Un día como otro cualquiera, en un campo no muy lejano, una mariquita y una mariposa, grandes amigas, pasaban la tarde burlándose de una luciérnaga. La mariquita tenía unos colores vivos que alegraban mucho el campo, al igual que la mariposa, cuyas alas parecían teñidas de purpurinas. Presumidas por sus grandes cualidades físicas, no lograban ver con buenos ojos a una luciérnaga vecina y, por ende, no la querían como amiga.
Eres un bicho muy feo, vecina- Dijo la mariposa sin ningún pudor refiriéndose a su vecina luciérnaga.
Pero la luciérnaga no respondía a aquellos comentarios burlones y despiadados, ni se sentía humillada ni avergonzada por su aspecto poco llamativo. Ella vivía tranquila segura de sí misma. Tanto, que un día se atrevió a enfrentarse a la mariquita y la mariposa proponiéndoles un interesante plan.

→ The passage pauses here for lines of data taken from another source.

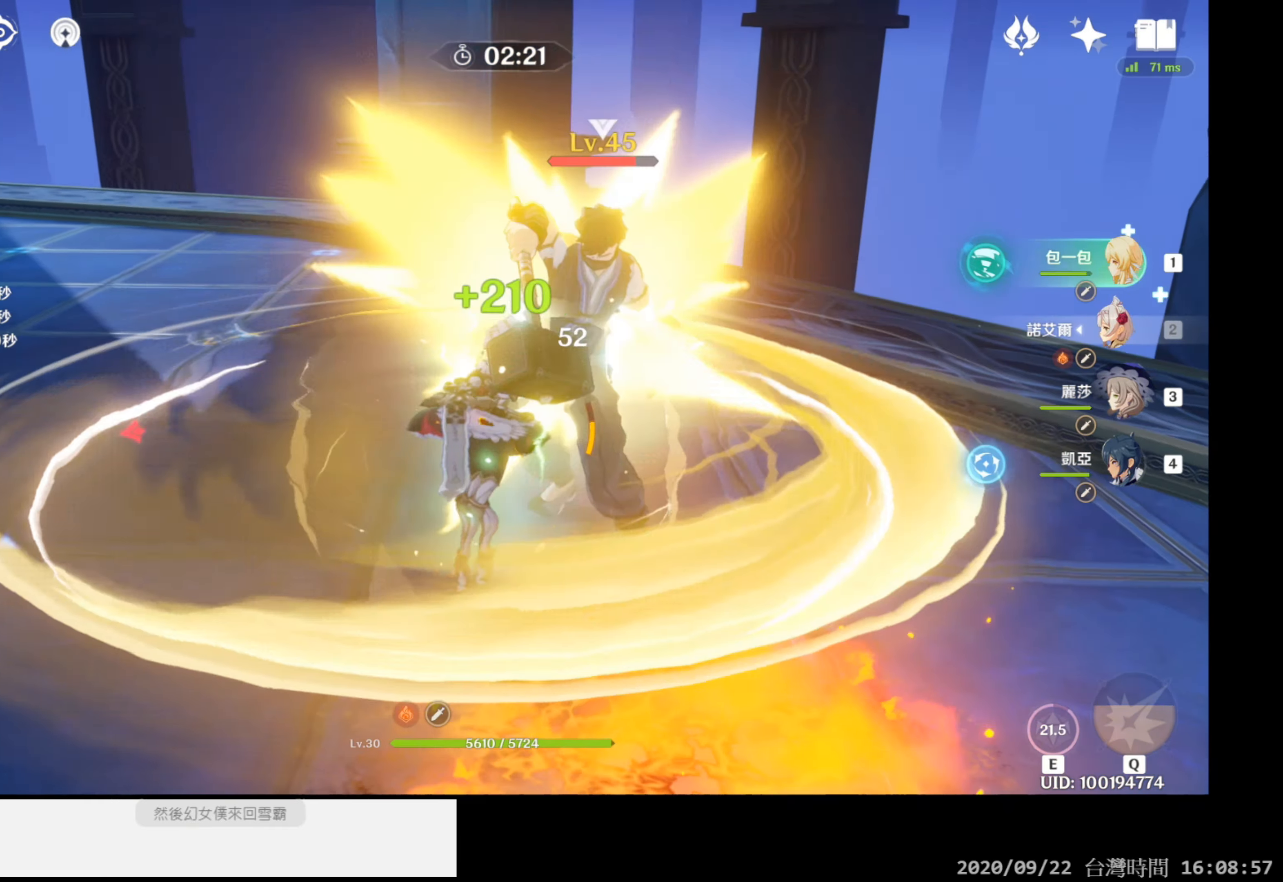
{"buttons": ["R2"], "left_stick": "up-right", "right_stick": "down-right", "events": [[33, "right_stick", "down-right"], [417, "left_stick", "up-right"]]}
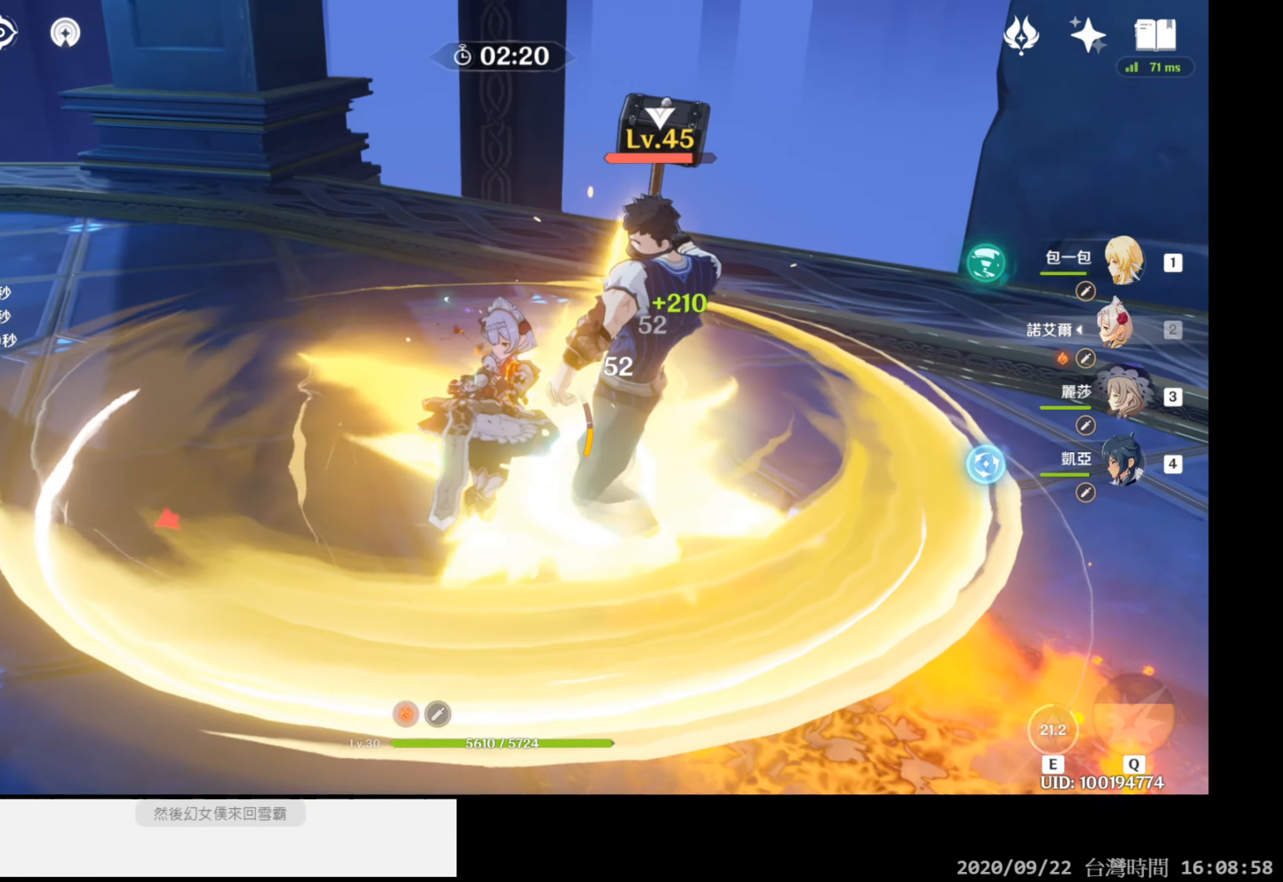
{"buttons": ["R2"], "left_stick": "right", "right_stick": "right", "events": [[83, "left_stick", "right"], [383, "right_stick", "right"]]}
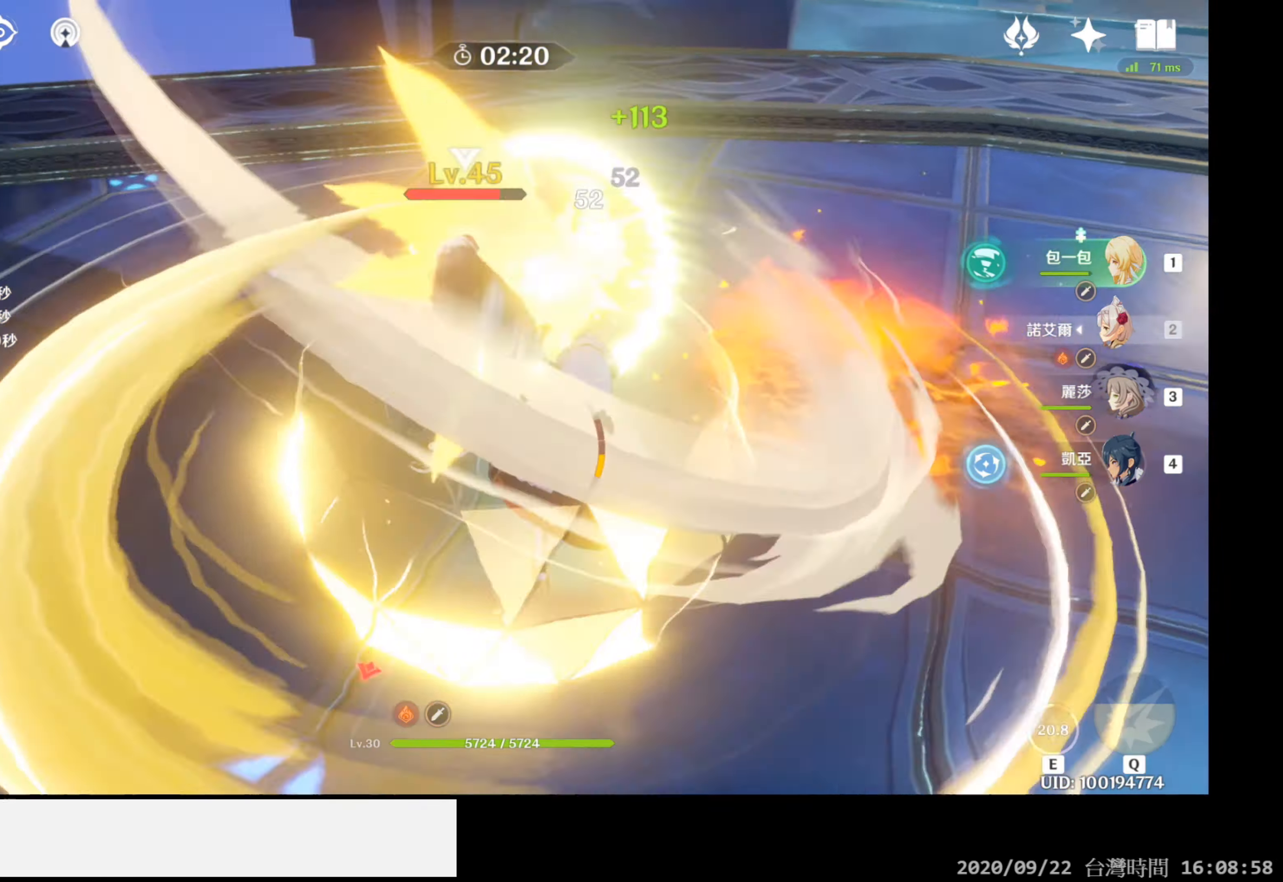
{"buttons": ["R2"], "left_stick": "up", "right_stick": "left", "events": [[33, "right_stick", "center"], [450, "left_stick", "up"], [450, "right_stick", "left"]]}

Mañana por la noche voy a dar una vuelta por los prados. Me gustaría que vinierais vosotras también, pues tengo una sorpresa que daros.
La mariquita y la mariposa, que eran muy dadas a la curiosidad, decidieron aceptar la propuesta de la luciérnaga acudiendo veloces en la noche al prado al que se refería su vecina. Pero no lograban encontrar a la luciérnaga por ningún sitio. Pronto, sin embargo, un brillo extraordinario captó la atención de ambas. Sobre el cielo oscuro de la noche parecía verse una estrella muy cercana y con un resplandor brillante y precioso. La estrella pronto descendió posándose a los pies de la mariquita y la mariposa. ¡Cuál fue el asombro de las dos al observar que aquella estrella era en realidad la luciérnaga de la que tanto se habían burlado!
Avergonzadas, pidieron disculpas a la luciérnaga que las aceptó con mucho agrado, recordándoles mientras se marchaban que, la mayoría de las veces, las apariencias engañan.